When Procter & Gamble's facility in Spain boosted throughput, the loading dock became a bottleneck. RFID increased the speed at which pallets could be loaded on trucks -- and it eliminated mistakes and cut costs.


Feb. 3, 2003 - Two years ago, Procter & Gamble decided to increase logistics throughput at a manufacturing plant in Spain. The plan called for forklifts to load 33 pallets onto delivery trucks every 20 minutes. The company invested in some new equipment, but it was clear that it also needed to revamp procedures for loading the pallets. Otherwise, the dock area would become a bottleneck.

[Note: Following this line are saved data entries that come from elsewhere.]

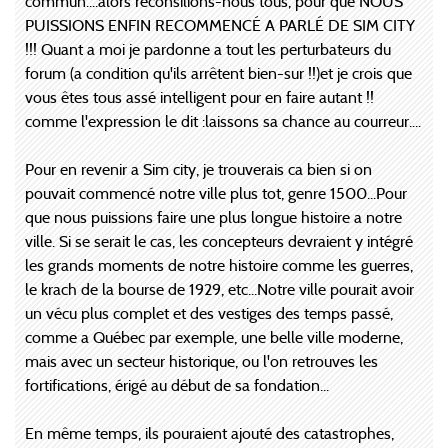
commun....alors réconsilions-nous tous, pour que NOUS
PUISSIONS ENFIN RECOMMENCÉ A PARLÉ DE SIM CITY
!!! Quant a moi je pardonne a tout les perturbateurs du
forum (a condition qu'ils arrêtent bien-sur !!)et je crois que
vous êtes tous assé intelligent pour en faire autant !!
comme l'expression le dit :laissons sa chance au courreur....
Pour en revenir a Sim city, je trouverais ca bien si on
pouvait commencé notre ville plus tot, genre 1500...Pour
que nous puissions faire une plus longue histoire a notre
ville. Si se serait le cas, les concepteurs devraient y intégré
les grands moments de notre histoire comme les guerres,
le krach de la bourse de 1929, etc...Notre ville pourait avoir
un vécu plus complet et des vestiges des temps passé,
comme a Québec par exemple, une belle ville moderne,
mais avec un secteur historique, ou l'on retrouves les
fortifications, érigé au début de sa fondation...
En même temps, ils pouraient ajouté des catastrophes,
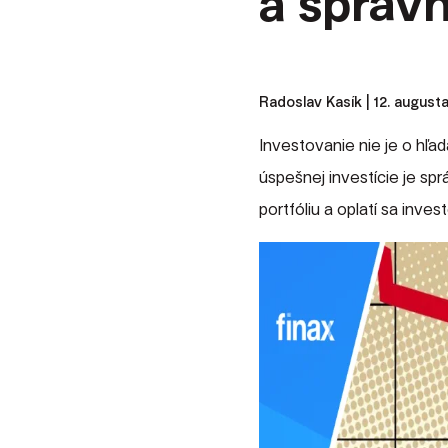
a správ
Radoslav Kasík
| 12. august
Investovanie nie je o hľad
úspešnej investície je sp
portfóliu a oplatí sa inve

There were already times when forklift drivers would run out of room on the dock for stacking pallets about to be shipped. That meant some pallets either had to be moved twice or production had to stop and wait for the loading dock to be cleared. To avoid these problems, the company decided to load the pallets directly on trucks, instead of staging them on the dock. The only problem was the pallets were being sent directly to customers. That meant P&G needed a way to guarantee that the wrong pallet would never be put on a truck. And the system had to be fast. There wouldn't be time to have people manually check and double check orders.
Speed and accuracy were critical to the new system

Adam Vilalta, a P&G project engineer, hit on the idea of using radio frequency identification (RFID) to identify the pallets. He and a team of people from operations, engineering, and IT devised a cost-effective system that identified pallets with 100 percent accuracy, enabled the plant to shift to direct loading, and saved money by reducing the number of forklift truck drivers needed. The system has been up and running since last May. "I'm very satisfied with the results," says Vilalta. "But the one that really counts is the distribution center manager, and he's very satisfied."

P&G has been a pioneer in the use of RFID. The company was a founding sponsor of the Auto-ID Center and has played a key role in the center's field test of the technology needed to track Electronic Product Codes. That technology is still under development and may not be adopted for a couple of years. The project in Spain shows how P&G is using existing RFID technology to enhance its operations today.

RFID was actually not Vilalta's first choice. First, his team looked at a bar code scanning system that had been developed by P&G for its SAP warehouse management system. A forklift truck operator would download to a wireless, handheld bar code scanner a list of pallets that he had to load. He would then scan labels on pallets coming off a conveyor from an automated warehouse, pick up two pallets at a time, and bring them to the dock. There, he would scan a bar code identifying the dock. If those pallets didn't belong on the truck at that dock, the system would sound an alert.